September will see the furlough scheme close, applications for the final Self -Employment Income Support Scheme Grant and the end of the weekly £ 20 increase in Universal Credit – which itself is creating an air of loss. of certainty for those who rely on state support.
With the potential for more households to be affected by the economic impact of the health crisis, either through redundancy, unemployment, illness or wage cuts, many will now be able to claim financial support through the Department. for Work and Pensions (DWP).
But, thousands of potential claimants may not be aware that when you apply for Universal Credit, it can take up to five weeks for the first payment and for those in immediate need of financial support, it is possible to apply for a prepayment.
However, it is important to be aware that this advance must be repaid as a deduction from their regular Universal Credit payment, however claimants have 24 months to repay the loan, instead of the previous 12.
To apply for an initial Universal Credit you can:
talk to your job coach at Jobcentre Plus
apply through your online account
call the Universal Credit helpline on 0800 328 5644
If a Universal Credit claimant fails to report a change in their circumstances, they may find that their payment has been stopped or reduced-this is known as a penalty.
And if a person receives a penalty, they can request a hardship payment if they cannot pay the rent, heating, food or sanitation needs.
The GOV.UK website states: “If you don’t have enough to live on while you wait for your first payment you can request a down payment after you claim.
“You can also request a hardship payment if you can’t pay for rent, heating, food or sanitation needs because you got a penalty.
“You have to pay it back through your Universal Credit payments – lower them until you pay it off.”
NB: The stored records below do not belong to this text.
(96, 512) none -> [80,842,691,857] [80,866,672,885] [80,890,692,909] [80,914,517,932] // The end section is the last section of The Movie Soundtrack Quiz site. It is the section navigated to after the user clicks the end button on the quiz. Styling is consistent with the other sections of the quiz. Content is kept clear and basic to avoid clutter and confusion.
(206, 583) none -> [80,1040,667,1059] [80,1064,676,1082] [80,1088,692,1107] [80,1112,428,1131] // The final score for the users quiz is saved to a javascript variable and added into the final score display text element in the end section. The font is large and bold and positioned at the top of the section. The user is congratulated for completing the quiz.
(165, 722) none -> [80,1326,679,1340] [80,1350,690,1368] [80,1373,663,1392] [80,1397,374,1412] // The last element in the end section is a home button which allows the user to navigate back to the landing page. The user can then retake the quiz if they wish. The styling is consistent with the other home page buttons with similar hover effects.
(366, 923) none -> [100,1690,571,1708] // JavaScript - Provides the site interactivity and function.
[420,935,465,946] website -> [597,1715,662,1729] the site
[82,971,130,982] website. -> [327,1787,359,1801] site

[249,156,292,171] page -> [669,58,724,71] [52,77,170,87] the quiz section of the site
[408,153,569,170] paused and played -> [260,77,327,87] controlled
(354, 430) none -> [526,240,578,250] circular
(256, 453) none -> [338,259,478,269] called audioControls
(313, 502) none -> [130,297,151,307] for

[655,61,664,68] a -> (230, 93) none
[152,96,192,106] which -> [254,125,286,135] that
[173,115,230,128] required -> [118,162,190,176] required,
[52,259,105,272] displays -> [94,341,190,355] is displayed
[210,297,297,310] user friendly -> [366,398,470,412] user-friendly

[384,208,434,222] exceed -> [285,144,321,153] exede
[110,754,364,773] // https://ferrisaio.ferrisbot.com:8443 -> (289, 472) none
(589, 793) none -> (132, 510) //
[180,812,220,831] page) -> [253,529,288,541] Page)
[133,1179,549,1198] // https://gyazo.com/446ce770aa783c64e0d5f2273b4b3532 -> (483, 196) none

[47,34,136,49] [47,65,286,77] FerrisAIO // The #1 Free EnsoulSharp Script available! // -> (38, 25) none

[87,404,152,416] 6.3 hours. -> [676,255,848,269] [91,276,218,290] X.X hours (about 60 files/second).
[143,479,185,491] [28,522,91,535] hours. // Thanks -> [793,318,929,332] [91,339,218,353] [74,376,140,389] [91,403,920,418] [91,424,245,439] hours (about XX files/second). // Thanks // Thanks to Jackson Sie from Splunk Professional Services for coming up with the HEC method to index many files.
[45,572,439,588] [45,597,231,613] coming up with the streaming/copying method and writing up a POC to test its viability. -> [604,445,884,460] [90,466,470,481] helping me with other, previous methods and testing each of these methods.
People who are experiencing financial difficulties struggling to pay their rent, can also apply for an Alternative Payment Arrangement (APA).
The measure would see that rent would be paid directly to a homeowner, the benefit would be paid more often than once a month, or the payment would be split between the person and their partner.
There is also a Budget Advance that can help with some costs. These include:
The GOV.UK website explains that people who get a Budgeting Advance will pay for it through their regular Universal Credit payment.
This means that their payments to Universal Credit will be lower until they get it back, and if they stop getting Universal Credit, they will have to pay the money some other way.
How much can I borrow?
The minimum amount you can borrow is £ 100. You can get up to:
What an eligible person earns depends on whether they have savings of more than £ 1,000 and can repay the loan.
To get an Initial Budgeting, all of the following must apply:
- You receive Universal Credit, Employee and Support Allowance (ESA), Income Support, Jobseeker Allowance or State Pension Credit for six months or more, unless you need money to help you start a new job or stay at work
You have earned less than £ 2,600 (£ 3,600 put together for couples) in the last six months
You have already paid off any previous Budgeting loans
To find out more about advance or hardship payments and budgeting loans, visit the GOV.UK website here.
Support through hardship funds is also available to all 32 Scottish councils – find it here.